** Opening MATERIAL SHOWN block **

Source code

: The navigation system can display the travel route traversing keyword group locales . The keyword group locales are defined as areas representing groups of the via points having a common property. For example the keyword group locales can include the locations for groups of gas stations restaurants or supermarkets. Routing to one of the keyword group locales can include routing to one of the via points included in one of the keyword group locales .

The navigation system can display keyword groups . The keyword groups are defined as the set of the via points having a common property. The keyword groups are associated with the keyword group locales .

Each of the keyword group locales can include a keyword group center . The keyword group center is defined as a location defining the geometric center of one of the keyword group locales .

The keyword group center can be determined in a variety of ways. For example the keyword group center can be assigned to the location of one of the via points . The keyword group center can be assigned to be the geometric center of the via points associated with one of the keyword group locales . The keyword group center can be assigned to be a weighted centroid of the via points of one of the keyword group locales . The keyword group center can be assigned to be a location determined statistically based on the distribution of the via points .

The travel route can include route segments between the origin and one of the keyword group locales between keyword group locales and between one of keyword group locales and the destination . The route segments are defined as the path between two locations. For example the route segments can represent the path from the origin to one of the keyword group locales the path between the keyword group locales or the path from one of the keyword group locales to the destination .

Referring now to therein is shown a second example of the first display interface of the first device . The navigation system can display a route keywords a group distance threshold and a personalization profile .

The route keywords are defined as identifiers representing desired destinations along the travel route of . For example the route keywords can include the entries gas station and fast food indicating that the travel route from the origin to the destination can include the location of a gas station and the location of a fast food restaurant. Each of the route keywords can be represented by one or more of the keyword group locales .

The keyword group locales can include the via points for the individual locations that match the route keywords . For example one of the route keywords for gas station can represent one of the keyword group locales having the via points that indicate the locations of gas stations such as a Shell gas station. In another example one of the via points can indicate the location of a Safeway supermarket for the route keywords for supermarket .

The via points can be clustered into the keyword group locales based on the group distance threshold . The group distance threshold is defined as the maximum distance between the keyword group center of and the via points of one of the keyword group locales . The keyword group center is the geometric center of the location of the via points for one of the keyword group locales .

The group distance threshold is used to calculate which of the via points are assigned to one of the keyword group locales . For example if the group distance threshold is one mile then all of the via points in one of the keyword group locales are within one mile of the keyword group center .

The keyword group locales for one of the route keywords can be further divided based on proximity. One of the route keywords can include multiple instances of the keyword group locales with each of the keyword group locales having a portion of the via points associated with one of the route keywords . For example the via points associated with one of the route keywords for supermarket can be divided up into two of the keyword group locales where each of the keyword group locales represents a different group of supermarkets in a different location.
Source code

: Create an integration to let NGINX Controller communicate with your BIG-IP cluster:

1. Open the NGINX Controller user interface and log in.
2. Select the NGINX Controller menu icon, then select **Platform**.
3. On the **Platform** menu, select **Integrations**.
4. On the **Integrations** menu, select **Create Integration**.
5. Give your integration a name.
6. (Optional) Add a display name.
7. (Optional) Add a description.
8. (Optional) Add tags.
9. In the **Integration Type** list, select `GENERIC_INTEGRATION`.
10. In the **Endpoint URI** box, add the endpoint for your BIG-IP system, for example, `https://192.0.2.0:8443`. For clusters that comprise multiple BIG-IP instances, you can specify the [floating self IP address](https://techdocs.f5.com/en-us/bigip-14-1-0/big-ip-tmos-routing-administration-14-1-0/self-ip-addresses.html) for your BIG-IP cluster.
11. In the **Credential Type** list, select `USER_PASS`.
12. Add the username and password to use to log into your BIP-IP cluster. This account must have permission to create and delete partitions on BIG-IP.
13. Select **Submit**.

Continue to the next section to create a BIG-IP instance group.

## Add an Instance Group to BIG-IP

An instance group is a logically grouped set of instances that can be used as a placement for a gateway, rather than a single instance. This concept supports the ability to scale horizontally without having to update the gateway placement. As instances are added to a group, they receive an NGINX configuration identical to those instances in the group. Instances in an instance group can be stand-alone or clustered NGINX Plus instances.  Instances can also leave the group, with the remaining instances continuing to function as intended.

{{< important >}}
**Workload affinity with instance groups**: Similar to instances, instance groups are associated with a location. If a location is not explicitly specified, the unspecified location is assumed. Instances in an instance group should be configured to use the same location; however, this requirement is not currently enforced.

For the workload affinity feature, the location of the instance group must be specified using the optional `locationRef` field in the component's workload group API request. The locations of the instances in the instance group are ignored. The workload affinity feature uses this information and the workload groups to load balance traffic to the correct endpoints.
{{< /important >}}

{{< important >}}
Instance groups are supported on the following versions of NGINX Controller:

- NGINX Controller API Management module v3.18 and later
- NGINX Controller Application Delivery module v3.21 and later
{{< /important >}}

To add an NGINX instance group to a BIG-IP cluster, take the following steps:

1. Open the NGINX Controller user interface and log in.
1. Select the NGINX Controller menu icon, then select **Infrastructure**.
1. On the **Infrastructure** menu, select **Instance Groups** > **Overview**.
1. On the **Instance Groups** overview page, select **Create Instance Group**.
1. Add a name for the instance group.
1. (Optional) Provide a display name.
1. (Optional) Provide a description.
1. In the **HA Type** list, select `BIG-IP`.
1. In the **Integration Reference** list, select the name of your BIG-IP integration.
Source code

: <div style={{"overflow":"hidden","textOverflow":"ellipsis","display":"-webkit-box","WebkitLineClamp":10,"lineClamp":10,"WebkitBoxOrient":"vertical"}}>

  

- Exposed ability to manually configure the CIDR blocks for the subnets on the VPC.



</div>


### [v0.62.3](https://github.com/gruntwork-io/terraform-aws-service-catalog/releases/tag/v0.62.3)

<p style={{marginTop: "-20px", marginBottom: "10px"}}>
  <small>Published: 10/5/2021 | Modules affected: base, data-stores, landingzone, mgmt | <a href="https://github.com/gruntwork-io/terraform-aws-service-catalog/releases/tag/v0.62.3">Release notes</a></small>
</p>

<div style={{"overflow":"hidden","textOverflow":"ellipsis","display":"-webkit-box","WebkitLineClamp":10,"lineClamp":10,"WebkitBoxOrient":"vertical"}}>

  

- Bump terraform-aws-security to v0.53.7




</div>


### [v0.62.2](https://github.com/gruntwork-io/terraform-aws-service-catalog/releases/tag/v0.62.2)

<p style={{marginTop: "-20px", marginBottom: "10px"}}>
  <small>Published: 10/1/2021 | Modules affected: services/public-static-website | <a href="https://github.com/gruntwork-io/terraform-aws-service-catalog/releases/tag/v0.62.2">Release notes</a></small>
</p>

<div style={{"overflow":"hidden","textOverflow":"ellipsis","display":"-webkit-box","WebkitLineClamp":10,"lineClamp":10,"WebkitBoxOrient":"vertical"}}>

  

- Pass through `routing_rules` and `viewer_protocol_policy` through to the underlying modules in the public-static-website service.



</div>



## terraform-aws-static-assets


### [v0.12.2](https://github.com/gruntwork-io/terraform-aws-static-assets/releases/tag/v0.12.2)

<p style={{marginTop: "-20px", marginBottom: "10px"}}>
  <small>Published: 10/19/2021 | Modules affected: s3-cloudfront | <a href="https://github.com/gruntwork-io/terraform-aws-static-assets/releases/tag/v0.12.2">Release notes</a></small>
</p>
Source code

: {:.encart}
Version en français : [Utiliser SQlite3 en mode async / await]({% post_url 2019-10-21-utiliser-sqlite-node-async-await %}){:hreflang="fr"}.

** Closing MATERIAL SHOWN block **

Starting at the first line of the data above, retype each line exactly until you reach the line containing "in one of the keyword group locales .", and include that line too.

Source code

: The navigation system can display the travel route traversing keyword group locales . The keyword group locales are defined as areas representing groups of the via points having a common property. For example the keyword group locales can include the locations for groups of gas stations restaurants or supermarkets. Routing to one of the keyword group locales can include routing to one of the via points included in one of the keyword group locales .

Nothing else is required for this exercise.